In a report released yesterday, the U.S. Energy Information Administration warned that unless world leaders enact legal and regulatory reforms, emissions from the global transportation industry are expected to increase by 2050.
The report points out that under current policies, the United States and the rest of the world will not be able to achieve the global emission reduction targets that scientists believe are necessary to curb the worst effects of climate change.
Transportation is the largest contributor to greenhouse gas emissions in the United States, accounting for about a quarter of global emissions.
The report predicts that by the middle of this century, electric vehicles will account for a considerable proportion of sales in China, Europe and other regions, but about 80% of electric vehicles account for only about 30% of vehicles on the road, which is far from the necessity of avoiding catastrophic global warming as claimed by scientists and the agency itself.
Electric vehicles currently account for 5% of global car sales. In a report this summer, the International Energy Agency said that by 2030, this figure will need to increase to 60%, while the sales of traditional gasoline and diesel powered vehicles will need to end by 2035 (Climatewire, May 18).
The report found that the expected increase in traffic emissions is mainly due to the expected population growth and increased energy consumption in Africa and parts of Asia.
The report divides countries according to whether they are members of the organization for economic cooperation and development (OECD). Michael Dwyer, an EIA analyst, said that the population growth rate of non OECD countries was three times that of member countries.
“So the population is really pushing up the number of people who want to travel,” he said.
In addition, he said that with the increase of income, many of these people are moving from public transport such as trains and buses to privately owned vehicles and aircraft.
“Therefore, more people need to travel and more people choose less efficient ways to travel,” Dwyer said.
According to independent EIA data, electric vehicles in the United States are expected to account for 12% of the fleet by 2050. This figure was calculated in September 2020, when President Biden raised emission standards and States restored the authorization of zero emission vehicles.

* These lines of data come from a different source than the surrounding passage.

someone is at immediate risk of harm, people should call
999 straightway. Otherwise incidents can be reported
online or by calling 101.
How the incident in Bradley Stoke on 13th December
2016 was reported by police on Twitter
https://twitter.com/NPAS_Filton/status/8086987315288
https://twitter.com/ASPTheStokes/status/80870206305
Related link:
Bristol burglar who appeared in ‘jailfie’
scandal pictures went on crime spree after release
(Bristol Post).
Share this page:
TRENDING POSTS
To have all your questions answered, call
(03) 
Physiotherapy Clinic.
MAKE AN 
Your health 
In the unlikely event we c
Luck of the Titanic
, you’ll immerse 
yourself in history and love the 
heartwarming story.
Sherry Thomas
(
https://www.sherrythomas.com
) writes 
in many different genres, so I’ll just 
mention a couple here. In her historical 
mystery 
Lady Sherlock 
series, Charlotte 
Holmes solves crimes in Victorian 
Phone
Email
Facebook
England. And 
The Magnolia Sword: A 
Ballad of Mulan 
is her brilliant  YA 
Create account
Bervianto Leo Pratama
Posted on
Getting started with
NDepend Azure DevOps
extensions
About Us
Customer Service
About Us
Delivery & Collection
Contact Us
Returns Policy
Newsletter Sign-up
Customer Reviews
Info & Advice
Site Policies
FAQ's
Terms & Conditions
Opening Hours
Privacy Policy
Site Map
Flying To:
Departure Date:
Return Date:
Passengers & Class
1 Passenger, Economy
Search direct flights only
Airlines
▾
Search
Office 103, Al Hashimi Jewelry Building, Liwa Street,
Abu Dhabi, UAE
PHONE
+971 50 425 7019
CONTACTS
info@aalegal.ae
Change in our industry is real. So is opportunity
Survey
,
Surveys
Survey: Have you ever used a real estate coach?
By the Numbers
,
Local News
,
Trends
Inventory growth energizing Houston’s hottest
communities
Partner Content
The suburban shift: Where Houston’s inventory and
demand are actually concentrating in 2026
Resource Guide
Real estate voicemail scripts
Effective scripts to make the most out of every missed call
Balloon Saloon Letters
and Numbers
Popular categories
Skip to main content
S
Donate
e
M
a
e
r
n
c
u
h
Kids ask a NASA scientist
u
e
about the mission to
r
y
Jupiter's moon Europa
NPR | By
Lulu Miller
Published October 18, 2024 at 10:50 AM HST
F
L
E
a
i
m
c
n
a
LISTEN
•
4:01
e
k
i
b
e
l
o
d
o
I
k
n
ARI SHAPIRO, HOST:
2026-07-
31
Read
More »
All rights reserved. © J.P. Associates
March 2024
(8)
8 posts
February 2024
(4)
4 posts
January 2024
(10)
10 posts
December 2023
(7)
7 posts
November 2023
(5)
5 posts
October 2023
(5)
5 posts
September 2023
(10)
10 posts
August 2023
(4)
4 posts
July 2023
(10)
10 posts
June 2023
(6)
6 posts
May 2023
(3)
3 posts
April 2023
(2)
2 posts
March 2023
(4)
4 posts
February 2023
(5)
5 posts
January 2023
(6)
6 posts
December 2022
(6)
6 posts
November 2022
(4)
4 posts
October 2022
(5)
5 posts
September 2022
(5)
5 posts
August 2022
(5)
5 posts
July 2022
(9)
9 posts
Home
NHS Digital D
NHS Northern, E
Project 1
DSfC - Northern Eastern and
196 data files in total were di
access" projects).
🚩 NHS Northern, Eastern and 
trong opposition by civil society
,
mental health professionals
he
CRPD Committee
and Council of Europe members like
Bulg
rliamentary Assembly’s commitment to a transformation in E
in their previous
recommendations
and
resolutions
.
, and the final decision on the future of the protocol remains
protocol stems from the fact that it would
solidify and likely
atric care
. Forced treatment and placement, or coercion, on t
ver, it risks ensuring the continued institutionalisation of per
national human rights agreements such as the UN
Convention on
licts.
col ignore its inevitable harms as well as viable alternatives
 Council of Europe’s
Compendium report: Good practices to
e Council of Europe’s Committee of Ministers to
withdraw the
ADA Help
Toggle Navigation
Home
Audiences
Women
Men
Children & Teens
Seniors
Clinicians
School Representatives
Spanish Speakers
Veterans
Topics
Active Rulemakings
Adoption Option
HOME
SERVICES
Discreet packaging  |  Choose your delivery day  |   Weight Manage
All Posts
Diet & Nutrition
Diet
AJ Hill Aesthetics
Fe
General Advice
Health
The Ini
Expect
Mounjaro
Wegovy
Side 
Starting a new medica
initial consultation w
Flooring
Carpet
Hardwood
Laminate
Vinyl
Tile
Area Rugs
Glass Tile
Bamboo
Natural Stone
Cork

Nevertheless, 12% is far below Biden’s goal of decarbonizing the transportation sector in the middle of this century. Dwyer also pointed out that generally speaking, the vehicle supervision pattern has not changed much since September 2020.
“In terms of American light vehicles, the difference is small,” he said. “The policy is roughly the same.”
Dwyer said another concern is that the increase in electric vehicles may also mean that manufacturers will shift their attention from improving the fuel economy of gasoline vehicles.
The EIA report found that even with the surge in the number of electric vehicles, fossil fuel production will continue to grow. Considering the increase of intermittent power generation such as wind and solar energy, this helps to meet the load and support grid reliability to a great extent. Renewable energy is expected to be the main source of new power generation.
In fact, without major intervention, energy consumption is expected to double by 2050. Although rapid population growth in some parts of the world is driving the growth of energy consumption, other factors are expected to play a role. For example, energy flattening related to the new crown virus in the United States, Canada and Europe is not expected to continue.
“There is a tug of war between efficiency and travel demand,” Dwyer said. “Therefore, some countries have stricter fuel economy standards, especially in Europe, but with the passage of time, travel demand began to win this tug of war.”